Quando acabou, o acorde da última frase ecoou ainda por alguns segundos pela capela. Depois, fez-se silêncio. Eu estava boquiaberto. Havia mais uma meia dúzia de músicos na capela, todos mudos. Finalmente, Meneses iniciou um aplauso. Todos o acompanhamos. Lucas estava suando, sem graça, e só conseguiu murmurar duas vezes um “obrigado” meio sem jeito.

“Você melhorou muito desde a última vez que nos vimos. Quanto tempo faz?”, perguntou Meneses. Fazia um ano e meio. “Quantos anos você tem?” Lucas disse que tinha 14. “É engraçado. Meu primeiro recital foi aos 13 anos. E toquei o Allegro Appassionato. Nunca mais toquei essa música”, revelou o homem de 53 anos.
“Lucas, a sua técnica está muito boa. Agora você precisa parar de ser violoncelista e começar a ser músico!” decretou Meneses – e passou a fazer observações sobre a interpretação correta da melodia e o sentimento que o compositor quis passar em cada uma das notas. A master class havia começado.

No meio da pelada

No dia seguinte, voltei ao Preventório umas 9 da manhã, antes de seguir para a entrevista com Maria João e Meneses. A pelada no gramado parecia à mesma. Só os garotos eram diferentes. Lá no meio vi Lucas. Eu tinha que conhecê-lo. “Lucas, Lucas, vem cá, por favor?”. O menino se virou pra mim, saiu do jogo e veio em minha direção. Estava todo suado. Ofegante. Aquilo era bom. O jovem violoncelista “aprendiz de feiticeiro” não era um enclausurado, que só vive para a música. “Lembra de mim, eu vi sua aula com o Meneses ontem. Puxa, muito bom, foi muito bom mesmo!” disse. Ele agradeceu. Fiz o questionário padrão de qualquer repórter e fiquei sabendo que Lucas Martins Barros era mineiro de Belo Horizonte, filho de uma violista da Orquestra Filarmônica de Minas Gerais, e havia começado a estudar violoncelo com 9 anos.
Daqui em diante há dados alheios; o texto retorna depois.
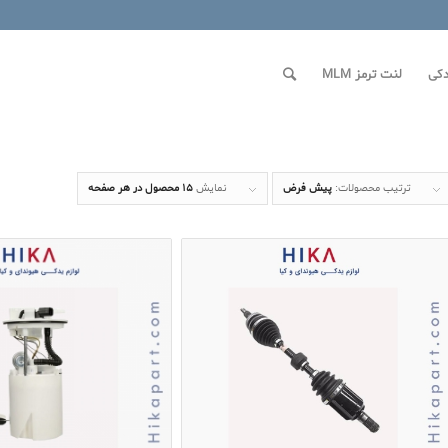
کی
لنت ترمز MLM
ترتیب محصولات:
پیش فرض
نمایش
15 محصول در هر صفحه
“O que você sentiu quando um músico como Meneses aplaudiu a sua apresentação?” Lucas me olhou incrédulo. “Aplaudiu? Ele aplaudiu, é mesmo?”. Respondi que não só ele como todos na sala. “Puxa! Não percebi. Estava tão nervoso...” A reação do garoto fazia sentido. Quando se entra no universo de um compositor para executar sua obra, finda a execução leva certo tempo para que os sons e acordes desapareçam, e a mente clareie. Mas isso só ocorre com os intérpretes.
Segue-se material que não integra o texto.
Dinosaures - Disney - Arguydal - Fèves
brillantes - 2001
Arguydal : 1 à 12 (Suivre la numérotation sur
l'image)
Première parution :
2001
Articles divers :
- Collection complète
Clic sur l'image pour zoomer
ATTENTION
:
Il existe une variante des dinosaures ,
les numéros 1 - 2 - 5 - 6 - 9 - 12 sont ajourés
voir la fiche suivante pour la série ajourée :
Achei que, se Lucas não se lembrava do aplauso, talvez eu lhe fizesse um favor relembrando-o de muito mais. “E você se lembra o que foi que ele disse pra você?” Lucas fez que sim. “Ele disse que agora você tinha que parar de ser violoncelista para começar a ser músico,” repeti. O menino acenou com a cabeça. “Você sabe por que ele disse isso?”, insisti. Lucas, como eu desconfiava, disse não. “Para Meneses, você já é violoncelista.” Lucas se empertigou, abriu os olhos, soltou um suspiro de surpresa... “É mesmo...”, e foi abrindo um sorriso que, espero, recorde para sempre.

De volta ao saguão

“Hoje cedo conversei com aquele menino, o Lucas, que tocou ontem o Allegro Appassionato. Lembra dele?” perguntei a Meneses, enquanto aguardávamos Maria João chegar. “Sim, foi a segunda ou terceira vez que dei aula para ele.” Disse que Lucas não se lembrava de ter sido aplaudido por Meneses. Também contei ter explicado ao garoto o significado (um dos significados) do conselho que Meneses lhe tinha dado, bem como qual foi a sua reação. O violoncelista experiente me olhou e sorriu. “É, Lucas tem talento.”

No instante seguinte, uma senhorinha miúda e sorridente surgiu na porta do hotel. Maria João e Meneses se conheceram diante dos meus olhos. E fomos almoçar.

Passados quatro dias, ao escrever esta coluna continuo me perguntando o enorme desafio que um garoto talentoso como Lucas tem pela frente: deixar de ser violoncelista para se tornar músico, como Maria João Pires e Antônio Meneses.

Não sei se Lucas irá conseguir. Afinal, ser solista é uma glória reservada para muito poucos. Mas torço por ele.